*** Records for this exercise ***
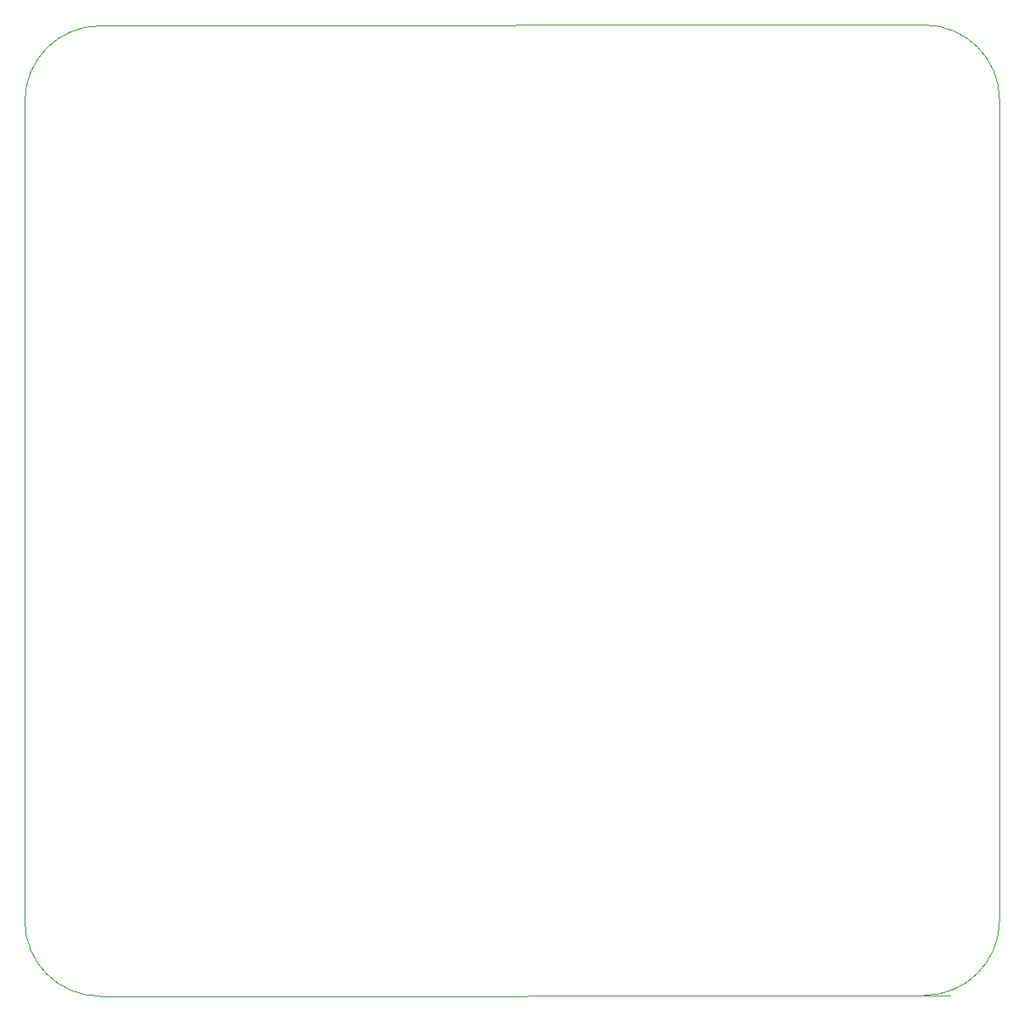
<source format=gm1>
%TF.GenerationSoftware,KiCad,Pcbnew,6.0.11+dfsg-1*%
%TF.CreationDate,2023-07-27T12:15:27+02:00*%
%TF.ProjectId,CartesianRobotElectricalDocs,43617274-6573-4696-916e-526f626f7445,rev?*%
%TF.SameCoordinates,Original*%
%TF.FileFunction,Profile,NP*%
%FSLAX46Y46*%
G04 Gerber Fmt 4.6, Leading zero omitted, Abs format (unit mm)*
G04 Created by KiCad (PCBNEW 6.0.11+dfsg-1) date 2023-07-27 12:15:27*
%MOMM*%
%LPD*%
G01*
G04 APERTURE LIST*
%TA.AperFunction,Profile*%
%ADD10C,0.100000*%
%TD*%
G04 APERTURE END LIST*
D10*
X111760000Y-33670000D02*
X194032000Y-33586000D01*
X104260000Y-123050699D02*
G75*
G03*
X111760000Y-130550699I7500000J0D01*
G01*
X111760000Y-33670000D02*
G75*
G03*
X104260000Y-41170000I0J-7500000D01*
G01*
X201532000Y-41086000D02*
X201532000Y-122966699D01*
X104260000Y-123050699D02*
X104260000Y-41170000D01*
X196572000Y-130466699D02*
X111760000Y-130550699D01*
X194032000Y-130466699D02*
G75*
G03*
X201532000Y-122966699I0J7500000D01*
G01*
X201532000Y-41086000D02*
G75*
G03*
X194032000Y-33586000I-7500000J0D01*
G01*
M02*

</source>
***
*Aim of the task:* Gather each line in the data that holds the string "format".

*Solved problem:*
<source format=gm1>
G04 Gerber Fmt 4.6, Leading zero omitted, Abs format (unit mm)*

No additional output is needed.